Le cri du coeur sort des tripes de Marco Odermatt au moment où il réalise, sur le petit écran placé sur les bâches de l’aire d’arrivée de Yanqing, qu’il est le nouveau champion olympique de géant. La joie suprême du titre se mélange à toute la tension accumulée ces dernières semaines par le prodige, jusqu’à atteindre son paroxysme après les épreuves de vitesse où il avait échoué dans sa quête de médaille. “Avec toute la pression qu’il y avait, cette victoire est la plus belle. Le soulagement est grand car j’étais le favori”, confesse le héros du jour qui avoue toutefois que le succès à Adelboden en janvier dernier, devant son public, était “la meilleure émotionnellement”.

Dans l’Oberland bernois, le skieur d’Hergiswil était déjà pleinement parvenu à maîtriser ses nerfs au moment de refermer le portillon de départ pour triompher. Une course qui lui a servi de “déclic” mental selon le coach des géantistes suisses Helmut Krug. “Quand tu gagnes à Adelboden en menant après une manche, tu te dis que ça peut marcher partout”, reprend Marco Odermatt. Car après son revers aux Mondiaux de Cortina d’Ampezzo où il était rentré les mains vides et des débuts de Jeux mitigés, beaucoup se demandaient si le talentueux athlète d’Hergiswil, du haut de ses 24 ans, possédait la maturité suffisante pour appréhender la pression des grands rendez-vous.

A l’attaque sans compter

En champion, il a répondu sur la piste, en faisant une nouvelle fois étalage de toute sa classe. “Je savais que je pouvais tout perdre, mais au départ on ne veut qu’une chose: gagner”, poursuit-il en évoquant Lara Gut-Behrami et Beat Feuz qui ont respectivement dû attendre leur quatrième et troisième participations olympiques pour se parer d’or. “Franchement, c’est génial que ça passe dès mes premiers Jeux.”

Car Marco Odermatt n’est pas un calculateur. D’ailleurs, avant son ultime rendez-vous chinois, il s’est dit: “aujourd’hui, c’est all-in”. Dans des conditions dantesques, il a attaqué, sans calculer. “Je ne voulais pas seulement une médaille, je voulais l’or.” Il a d’ailleurs commis une grosse erreur au début de la première manche qui aurait pu être rédhibitoire. “Tous les autres athlètes auraient été éliminés”, analyse Helmut Krug. “Odi est le seul skieur à pouvoir se rattraper ainsi.” Echaudé par sa faute, il a passé la deuxième pour refaire son retard.

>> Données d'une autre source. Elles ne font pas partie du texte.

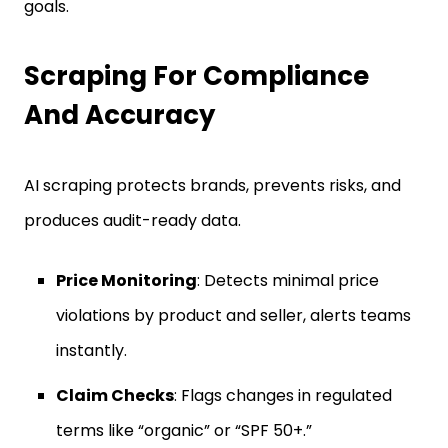
goals.
Scraping For Compliance
And Accuracy
AI scraping protects brands, prevents risks, and
produces audit-ready data.
Price Monitoring
: Detects minimal price
violations by product and seller, alerts teams
instantly.
Claim Checks
: Flags changes in regulated
terms like “organic” or “SPF 50+.”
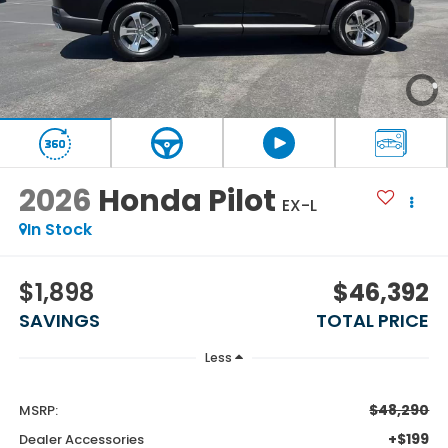
2026
Honda Pilot
EX-L
In Stock
$1,898
$46,392
SAVINGS
TOTAL PRICE
Less
$48,290
MSRP:
+$199
Dealer Accessories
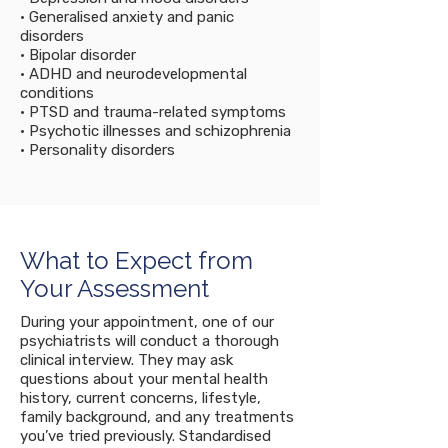
• Generalised anxiety and panic
disorders
• Bipolar disorder
• ADHD and neurodevelopmental
conditions
• PTSD and trauma-related symptoms
• Psychotic illnesses and schizophrenia
• Personality disorders
What to Expect from
Your Assessment
During your appointment, one of our
psychiatrists will conduct a thorough
clinical interview. They may ask
questions about your mental health
history, current concerns, lifestyle,
family background, and any treatments
you’ve tried previously. Standardised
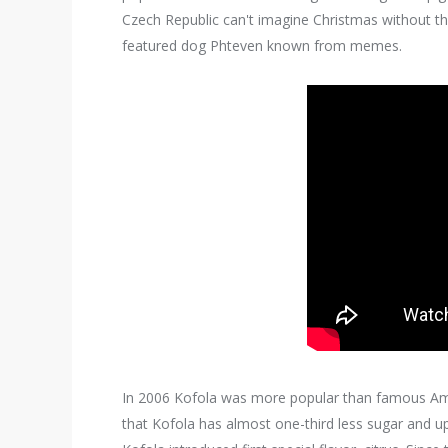
Czech Republic can't imagine Christmas without t
featured dog Phteven known from memes.
In 2006 Kofola was more popular than famous Ame
that Kofola has almost one-third less sugar and up 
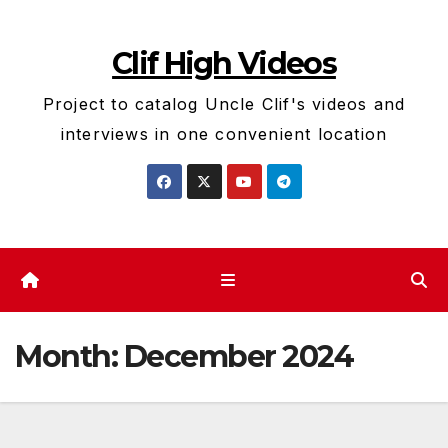
Skip
to
Clif High Videos
content
Project to catalog Uncle Clif's videos and
interviews in one convenient location
Month:
December 2024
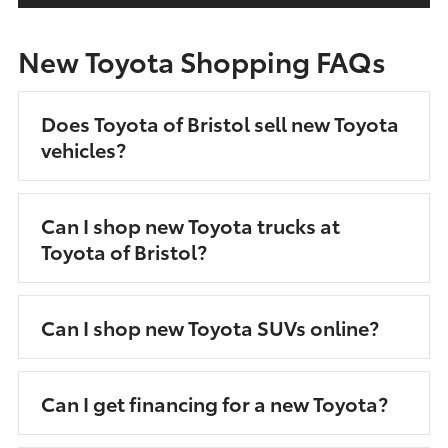
New Toyota Shopping FAQs
Does Toyota of Bristol sell new Toyota
vehicles?
Can I shop new Toyota trucks at
Toyota of Bristol?
Can I shop new Toyota SUVs online?
Can I get financing for a new Toyota?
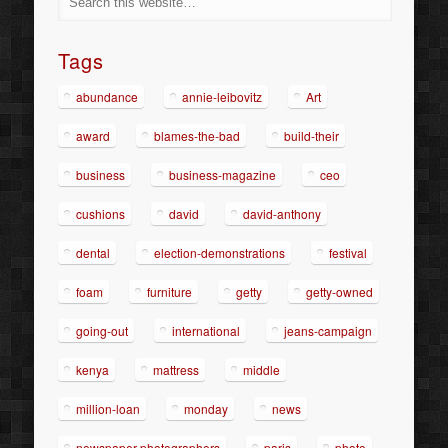
Tags
abundance
annie-leibovitz
Art
award
blames-the-bad
build-their
business
business-magazine
ceo
cushions
david
david-anthony
dental
election-demonstrations
festival
foam
furniture
getty
getty-owned
going-out
international
jeans-campaign
kenya
mattress
middle
million-loan
monday
news
newspaper-photographers
paris
photo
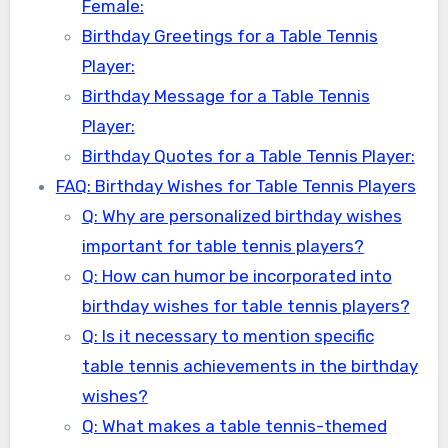
Female:
Birthday Greetings for a Table Tennis
Player:
Birthday Message for a Table Tennis
Player:
Birthday Quotes for a Table Tennis Player:
FAQ: Birthday Wishes for Table Tennis Players
Q: Why are personalized birthday wishes
important for table tennis players?
Q: How can humor be incorporated into
birthday wishes for table tennis players?
Q: Is it necessary to mention specific
table tennis achievements in the birthday
wishes?
Q: What makes a table tennis-themed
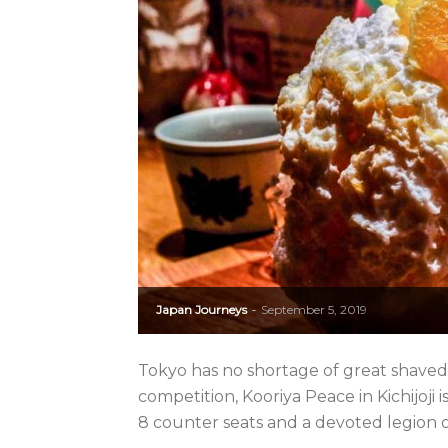
Japan Journeys
September 5, 2019
-
Tokyo has no shortage of great shaved ic
competition, Kooriya Peace in Kichijoji is
8 counter seats and a devoted legion of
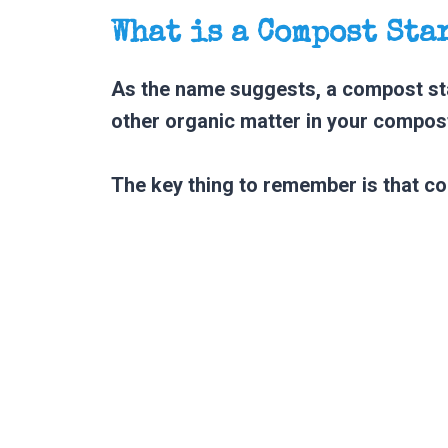
What is a Compost Sta
As the name suggests, a compost sta
other organic matter in your compost
The key thing to remember is that co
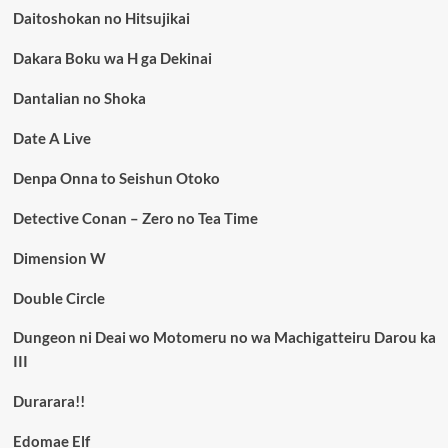
Daitoshokan no Hitsujikai
Dakara Boku wa H ga Dekinai
Dantalian no Shoka
Date A Live
Denpa Onna to Seishun Otoko
Detective Conan – Zero no Tea Time
Dimension W
Double Circle
Dungeon ni Deai wo Motomeru no wa Machigatteiru Darou ka
III
Durarara!!
Edomae Elf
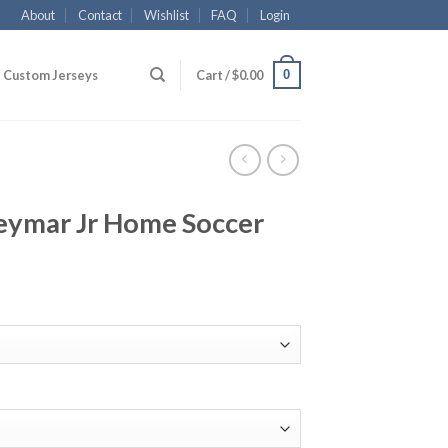
About
Contact
Wishlist
FAQ
Login
0
Custom Jerseys
Cart /
$
0.00
eymar Jr Home Soccer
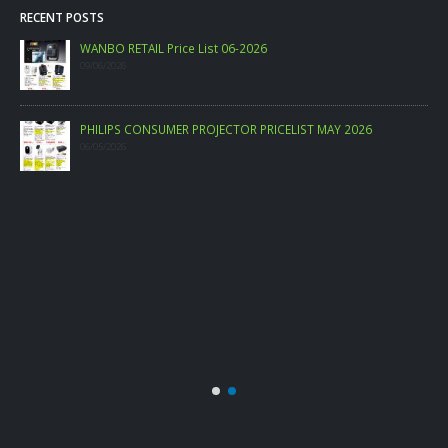
RECENT POSTS
WANBO RETAIL Price List 06-2026
09/06/2026
PHILIPS CONSUMER PROJECTOR PRICELIST MAY 2026
06/05/2026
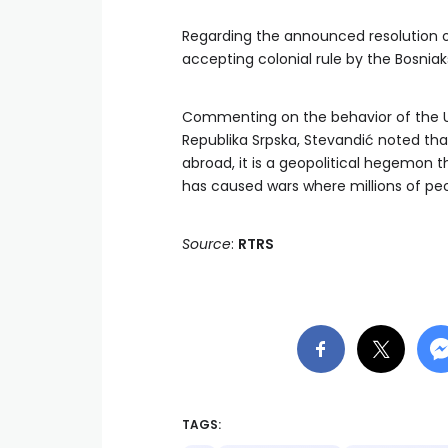
Regarding the announced resolution on
accepting colonial rule by the Bosniaks 
Commenting on the behavior of the USA
Republika Srpska, Stevandić noted that
abroad, it is a geopolitical hegemon 
has caused wars where millions of pe
Source
:
RTRS
TAGS:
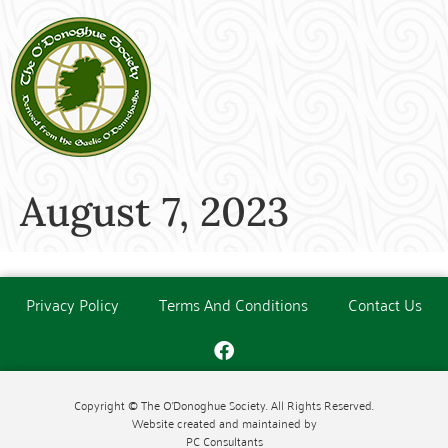
August 7, 2023
Privacy Policy
Terms And Conditions
Contact Us
Copyright © The O'Donoghue Society. All Rights Reserved.
Website created and maintained by
PC Consultants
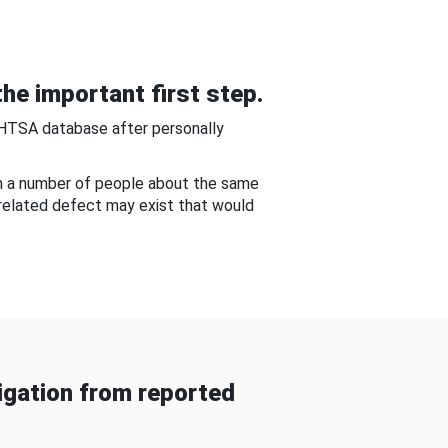
he important first step.
NHTSA database after personally
om a number of people about the same
-related defect may exist that would
gation from reported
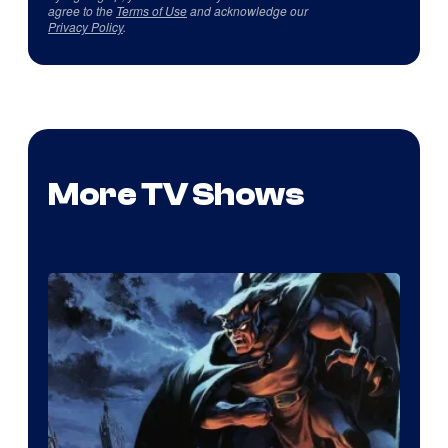
agree to the
Terms of Use
and acknowledge our
Privacy Policy
.
More TV Shows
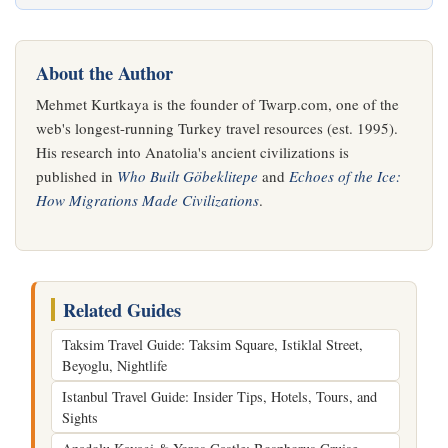
About the Author
Mehmet Kurtkaya is the founder of Twarp.com, one of the
web's longest-running Turkey travel resources (est. 1995).
His research into Anatolia's ancient civilizations is
published in
Who Built Göbeklitepe
and
Echoes of the Ice:
How Migrations Made Civilizations
.
Related Guides
Taksim Travel Guide: Taksim Square, Istiklal Street,
Beyoglu, Nightlife
Istanbul Travel Guide: Insider Tips, Hotels, Tours, and
Sights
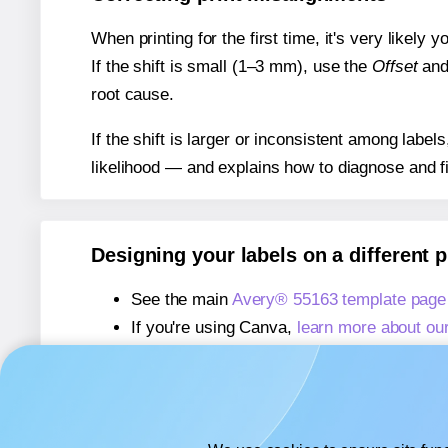
When printing for the first time, it's very likely
If the shift is small (1–3 mm), use the
Offset
an
root cause.
If the shift is larger or inconsistent among label
likelihood — and explains how to diagnose and f
Designing your labels on a different 
See the main
Avery® 55163 template page
If you're using Canva,
learn more about ou
If you're using Microsoft Word,
learn more 
If you're using Adobe Express,
learn more 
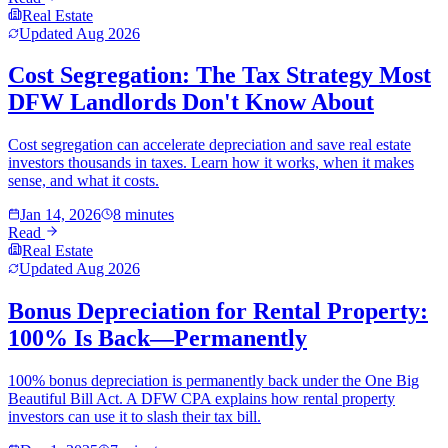
Real Estate
Updated
Aug 2026
Cost Segregation: The Tax Strategy Most
DFW Landlords Don't Know About
Cost segregation can accelerate depreciation and save real estate
investors thousands in taxes. Learn how it works, when it makes
sense, and what it costs.
Jan 14, 2026
8 minutes
Read
Real Estate
Updated
Aug 2026
Bonus Depreciation for Rental Property:
100% Is Back—Permanently
100% bonus depreciation is permanently back under the One Big
Beautiful Bill Act. A DFW CPA explains how rental property
investors can use it to slash their tax bill.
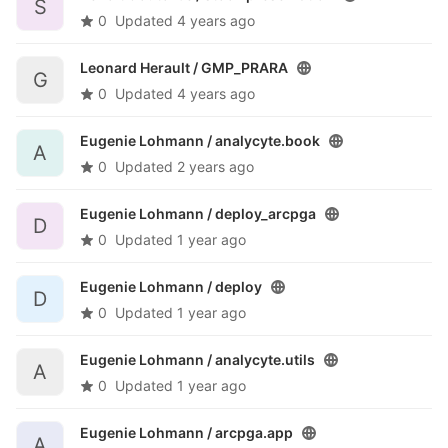
S
0
Updated
4 years ago
Leonard Herault /
GMP_PRARA
G
0
Updated
4 years ago
Eugenie Lohmann /
analycyte.book
A
0
Updated
2 years ago
Eugenie Lohmann /
deploy_arcpga
D
0
Updated
1 year ago
Eugenie Lohmann /
deploy
D
0
Updated
1 year ago
Eugenie Lohmann /
analycyte.utils
A
0
Updated
1 year ago
Eugenie Lohmann /
arcpga.app
A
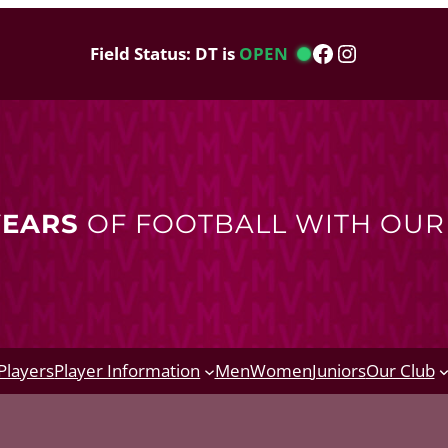
Facebook
Instagram
Field Status: DT is
OPEN
YEARS
OF FOOTBALL WITH OU
Players
Player Information
Men
Women
Juniors
Our Club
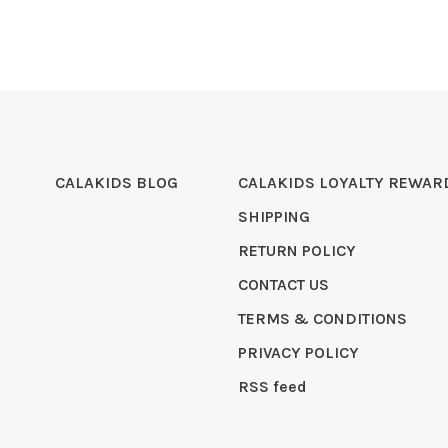
CALAKIDS BLOG
CALAKIDS LOYALTY REWAR
SHIPPING
RETURN POLICY
CONTACT US
TERMS & CONDITIONS
PRIVACY POLICY
RSS feed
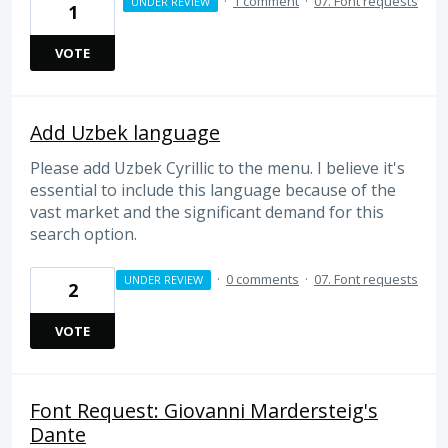
·
1 comment
·
07. Font requests
UNDER REVIEW
1
VOTE
Add Uzbek language
Please add Uzbek Cyrillic to the menu. I believe it's
essential to include this language because of the
vast market and the significant demand for this
search option.
·
0 comments
·
07. Font requests
UNDER REVIEW
2
VOTE
Font Request: Giovanni Mardersteig's
Dante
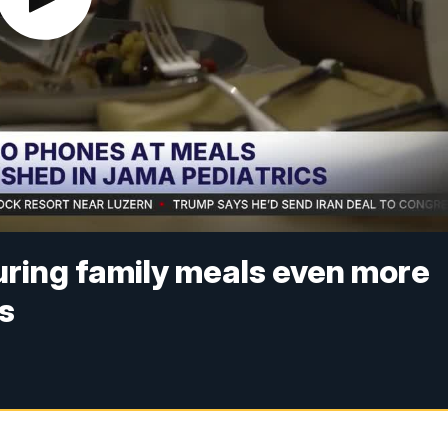
uring family meals even more
ys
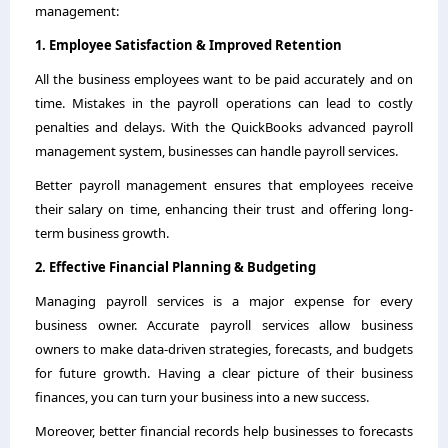
management:
1. Employee Satisfaction & Improved Retention
All the business employees want to be paid accurately and on
time. Mistakes in the payroll operations can lead to costly
penalties and delays. With the QuickBooks advanced payroll
management system, businesses can handle payroll services.
Better payroll management ensures that employees receive
their salary on time, enhancing their trust and offering long-
term business growth.
2. Effective Financial Planning & Budgeting
Managing payroll services is a major expense for every
business owner. Accurate payroll services allow business
owners to make data-driven strategies, forecasts, and budgets
for future growth. Having a clear picture of their business
finances, you can turn your business into a new success.
Moreover, better financial records help businesses to forecasts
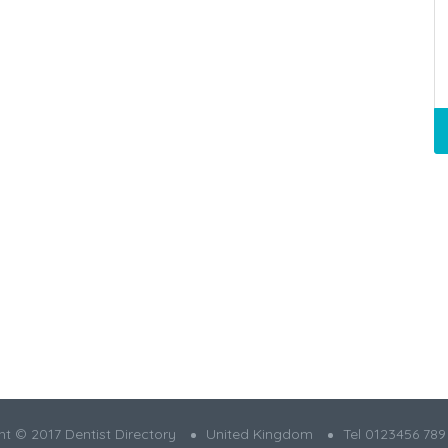
t © 2017 Dentist Directory
United Kingdom
Tel 0123456 789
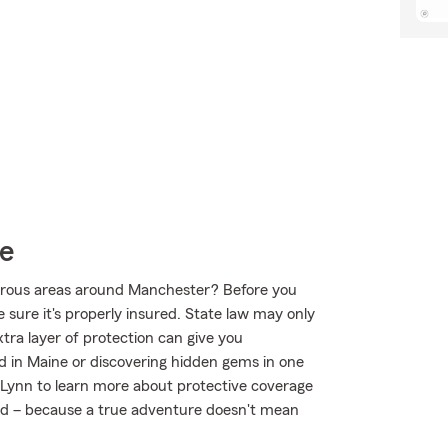
ce
urous areas around Manchester? Before you
sure it's properly insured. State law may only
tra layer of protection can give you
d in Maine or discovering hidden gems in one
 Lynn to learn more about protective coverage
mind – because a true adventure doesn't mean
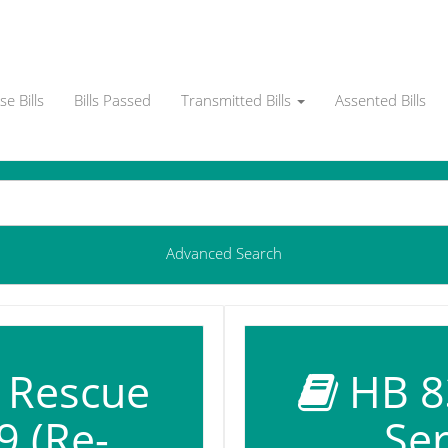
e Bills
Bills Passed
Transmitted Bills
Assented Bills
Advanced Search
d Rescue
HB 83
9 (Re-
Ser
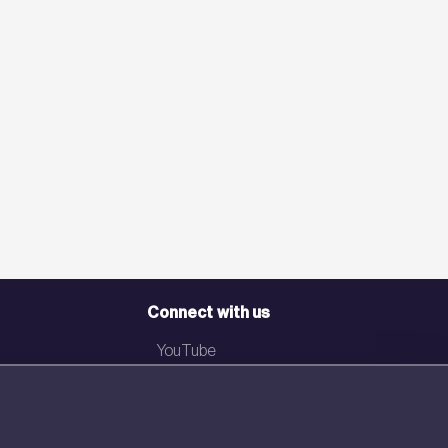
Connect with us
YouTube
LinkedIn
Email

Personne n’aurait imaginé que le Nidwaldien puisse, malgré son erreur, terminer en tête sur le parcours initial.

Un changement de skis et de fixation entre les deux manches

Pourtant, un détail perturbe le Suisse. “Je ne me sentais pas à l’aise sous mes skis. J’étais surpris comme c’était dur”, explique-t-il. Au moment où il attend dans la leader box, son serviceman Chris Lödler, également à l’affut, se précipite vers lui pour lui indiquer qu’il était nécessaire de changer quelque chose. Ni une, ni deux, les deux hommes décident de changer skis et fixation. “Faire un tel choix lors d’une deuxième manche olympique m’a demandé plein de courage.” Mais le pari est gagnant et Marco Odermatt encense son technicien avec qui il travaille depuis six ans. “Franchement, le 50% de la médaille est pour lui. Les 19 centièmes de différence, car ce n’est pas énorme, c’est grâce au changement de skis.”

Marco Odermatt peut laisser éclater sa joie. (Alexis Boichard/Zoom)

Reste que le succès du skieur helvétique ne souffre d’aucune discussion si on songe à son impressionnante domination dans la discipline cet hiver. Cinq succès pour six géants disputés, avec une petite 2e place comme seule anicroche lors du géant à Alta Badia. “C’est le plus beau vainqueur que l’on pouvait avoir aux Jeux. C’est amplement mérité.” Le compliment émane de la bouche d’Alexis Pinturault, le vainqueur de la dernière Coupe du monde qui va malheureusement revenir bredouille des Jeux. “Marco a une faculté d’apprentissage comme personne. On a beaucoup travaillé les plats ces derniers temps et c’est là qu’il a fait la différence aujourd’hui”, se réjouissait Helmut Krug pour encenser encore davantage son protégé.

Le cou alourdi par sa médaille d’or, mais le coeur léger, Marco Odermatt va rentrer serein au pays. Mais le talentueux skieur helvétique a encore du pain sur les spatules ces prochaines semaines pour compléter son armoire à trophées avec peut-être trois Globes de cristal dont celui du général. Le Suisse est prêt à exulter à nouveau dans les aires d’arrivée.